### CONSIGNE
Rédigez la suite du texte ci-dessous sur le roman Profession du père de Sorj Chalandon, en reprenant juste après sa dernière phrase.

### TEXTE À LIRE
#####

26.12.15

Profession du père – Sorj Chalandon



On ne choisit pas ses parents et le hasard fait que l’on tombe parfois mal, voire très mal. Mais cela, l’enfant ne peut pas le comprendre car, pour lui, ses parents sont des dieux, des référents absolus, ceux qui définissent son monde et ses normes. Ce n’est qu’une fois adulte que celui ou celle qui aura connu une enfance perturbée pourra éventuellement comprendre s’il ou elle en a la force et si l’entourage favorise ce cheminement.

Que peut répondre le jeune Emile Choulans quand, à chaque rentrée scolaire, on lui pose inlassablement la question de la profession du père ? Jamais celle de la mère censée, par définition, être au foyer car nous sommes au tout début des années soixante dans une France péniblement en route vers la modernité, commençant peu à peu à se remettre d’un conflit mondial qui l’a laissée ravagée.

#####

### DONNÉES ENREGISTRÉES
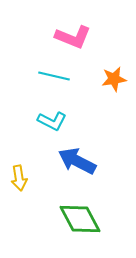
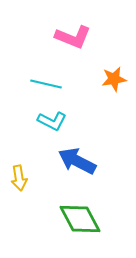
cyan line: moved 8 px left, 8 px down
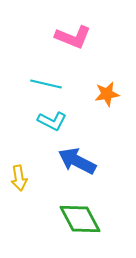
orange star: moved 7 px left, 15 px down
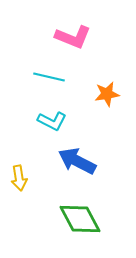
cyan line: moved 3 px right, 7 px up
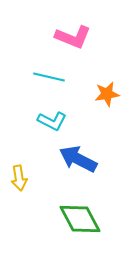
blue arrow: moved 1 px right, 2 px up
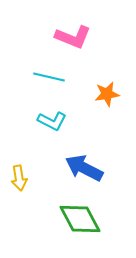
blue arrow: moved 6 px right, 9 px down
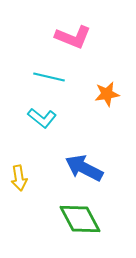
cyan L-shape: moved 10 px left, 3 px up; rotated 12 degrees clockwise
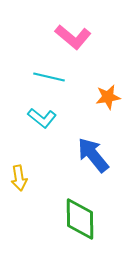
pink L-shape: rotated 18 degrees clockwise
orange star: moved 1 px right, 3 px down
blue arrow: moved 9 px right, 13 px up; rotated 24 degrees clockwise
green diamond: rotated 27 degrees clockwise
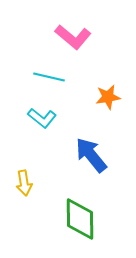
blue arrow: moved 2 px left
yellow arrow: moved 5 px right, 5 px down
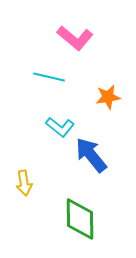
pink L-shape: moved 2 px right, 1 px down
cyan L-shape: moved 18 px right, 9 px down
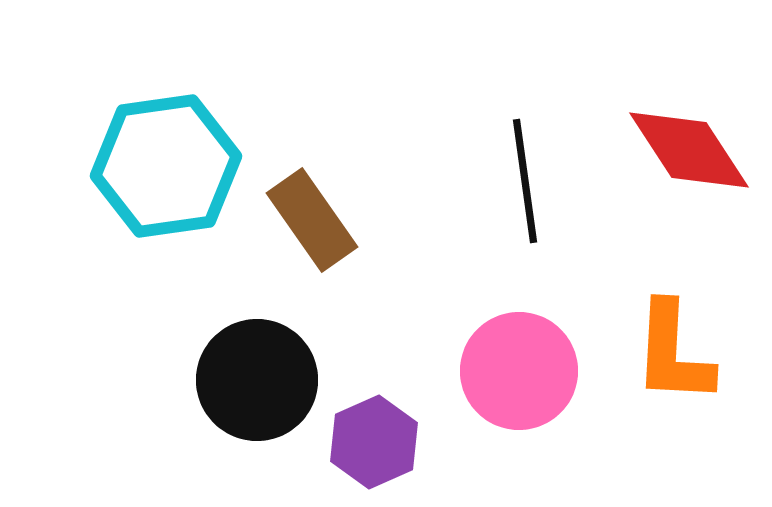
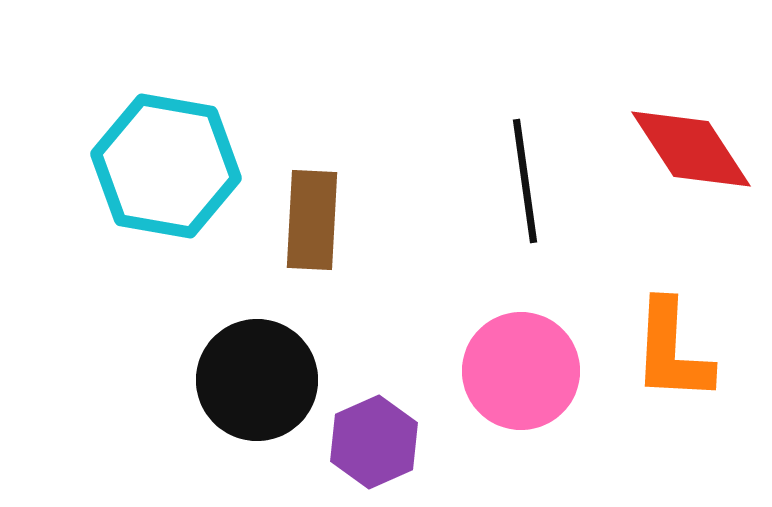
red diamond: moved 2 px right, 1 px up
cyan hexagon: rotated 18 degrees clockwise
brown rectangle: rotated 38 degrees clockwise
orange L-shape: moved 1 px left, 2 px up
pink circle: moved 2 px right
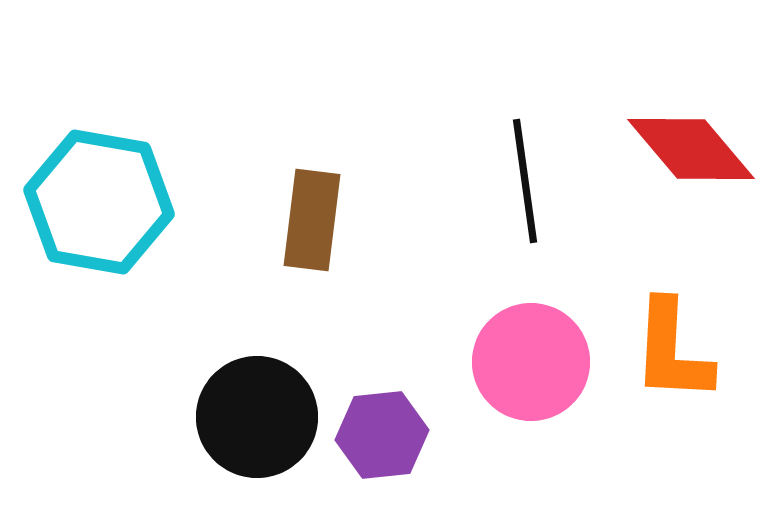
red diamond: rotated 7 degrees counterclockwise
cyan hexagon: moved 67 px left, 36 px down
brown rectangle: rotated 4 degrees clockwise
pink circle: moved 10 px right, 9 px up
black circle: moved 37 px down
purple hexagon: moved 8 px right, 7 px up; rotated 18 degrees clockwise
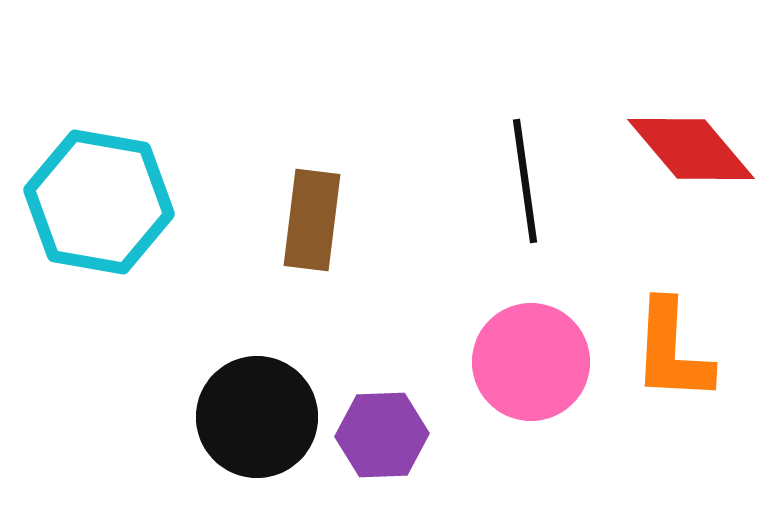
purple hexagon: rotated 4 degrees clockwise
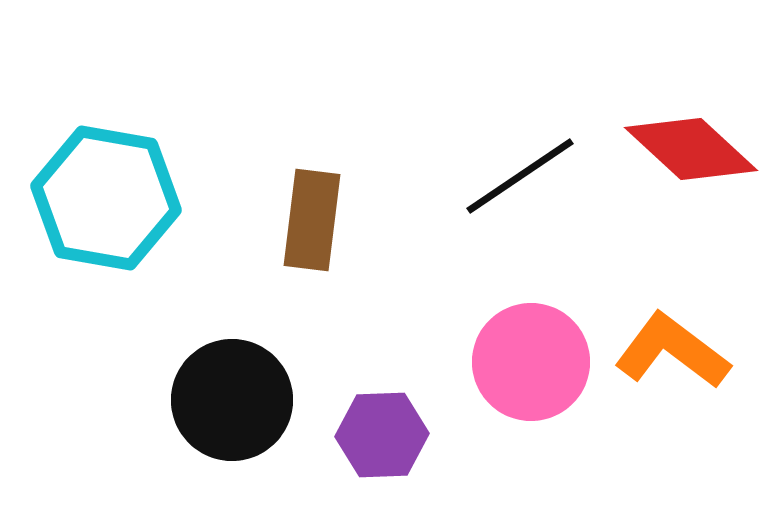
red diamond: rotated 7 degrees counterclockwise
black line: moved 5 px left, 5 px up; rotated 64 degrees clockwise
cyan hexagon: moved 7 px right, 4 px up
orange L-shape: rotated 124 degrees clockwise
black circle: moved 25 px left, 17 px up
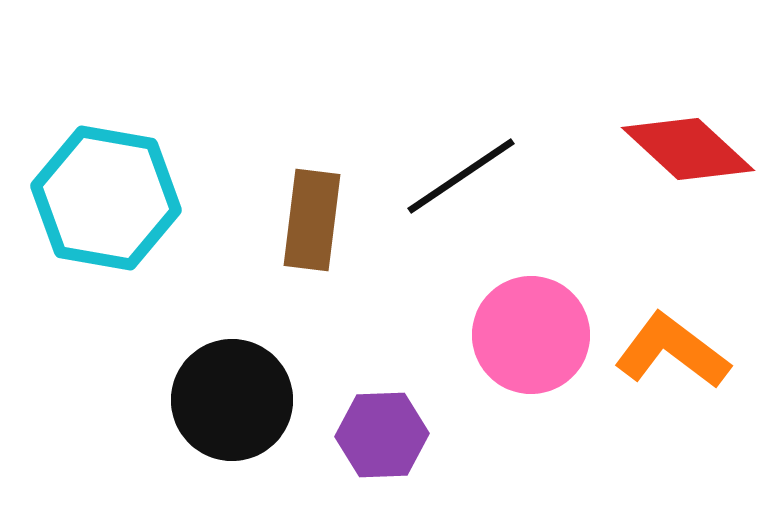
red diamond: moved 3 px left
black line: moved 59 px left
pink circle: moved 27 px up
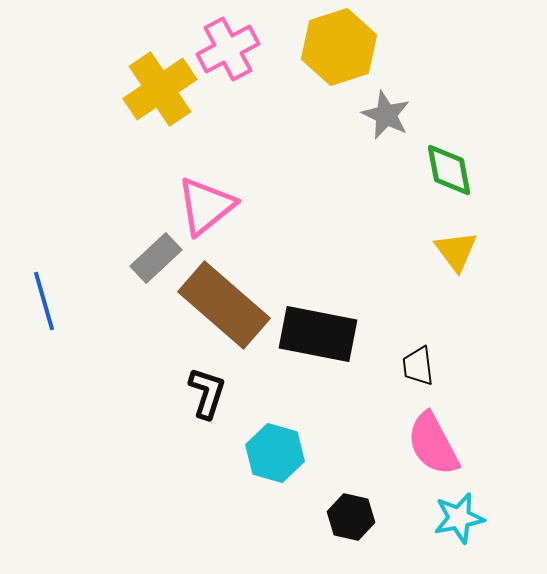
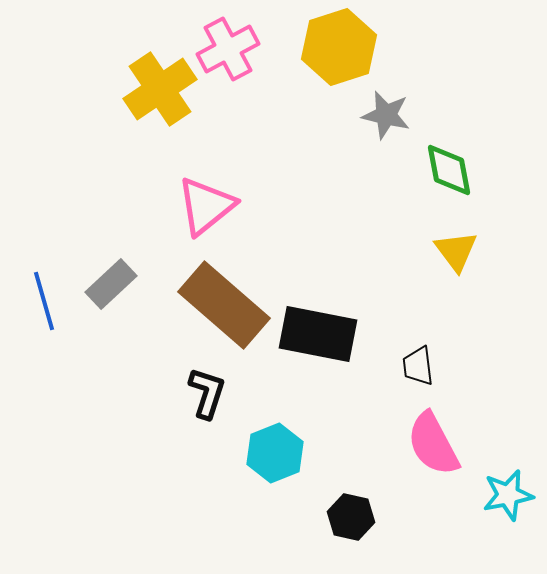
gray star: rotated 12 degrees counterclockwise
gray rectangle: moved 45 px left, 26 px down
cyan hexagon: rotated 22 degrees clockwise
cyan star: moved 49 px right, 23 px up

#####

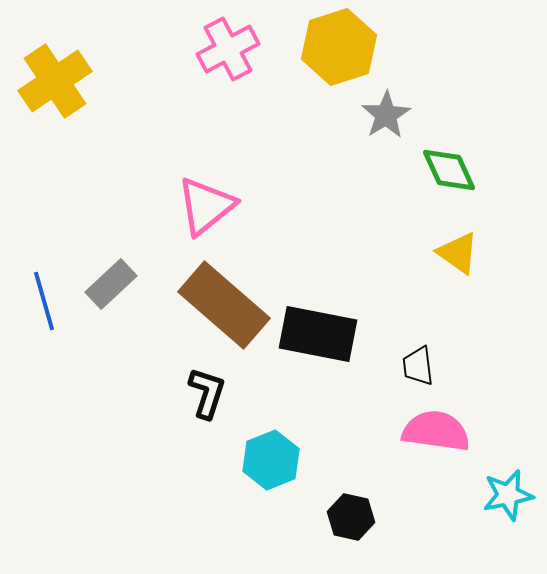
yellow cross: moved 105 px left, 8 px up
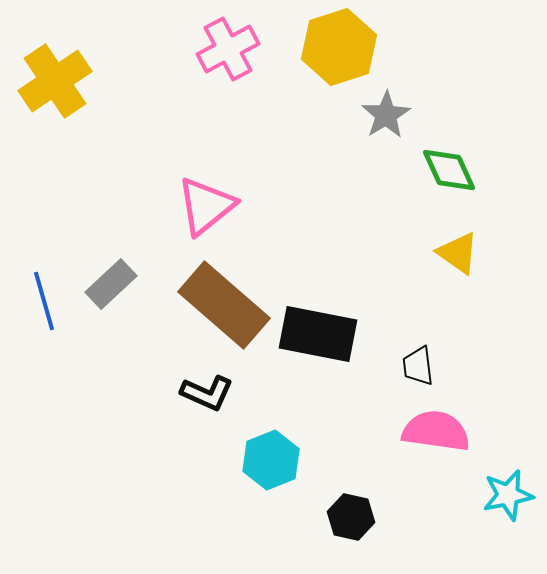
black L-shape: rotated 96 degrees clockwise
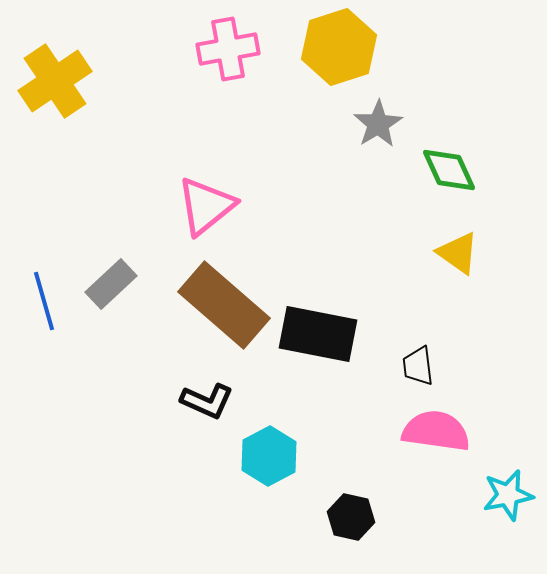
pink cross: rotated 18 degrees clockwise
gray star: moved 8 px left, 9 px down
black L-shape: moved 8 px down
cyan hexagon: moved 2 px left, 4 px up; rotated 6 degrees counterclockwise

#####

### PRODUCTION ATTENDUE
Réponse difficile en effet quand le père se dit agent secret au service de l’OAS et de la CIA, déterminé à assassiner le Général de Gaulle parce qu’il vient de lâcher l’Algérie Française.
Et puis, un père qui dit avoir été parachutiste, compagnon de la Résistance, ami personnel de De Gaulle pendant la guerre, pasteur luthérien, comploteur actif pour extrader Noureev, c’est forcément un héros aux yeux d’un gamin de cinq ans. Alors, quand ce géant vous bât comme plâtre au moindre prétexte, à coups de poing ou de ceinturon, qu’il vous enferme à genoux toute la nuit dans un placard, tout cela est normal et un gamin se dit qu’il l’a mérité après tout. Surtout quand la mère n’intervient pas, voire soutient. De toutes façons, elle subit le même sort, même si elle a gagné le droit de travailler. Elle aussi connaît les humiliations domestiques, les coups, les cris incessants.

De facto, dans cet univers de violence familiale, quand votre héros décide de faire de vous un agent actif de l’OAS à douze ans en vous dressant à coups de pompes (dans tous les sens du terme), vous ne pouvez que trouver cela normal même si, ce qui vous passionne, c’est le dessin au point d’avoir été surnommé « Picasso ».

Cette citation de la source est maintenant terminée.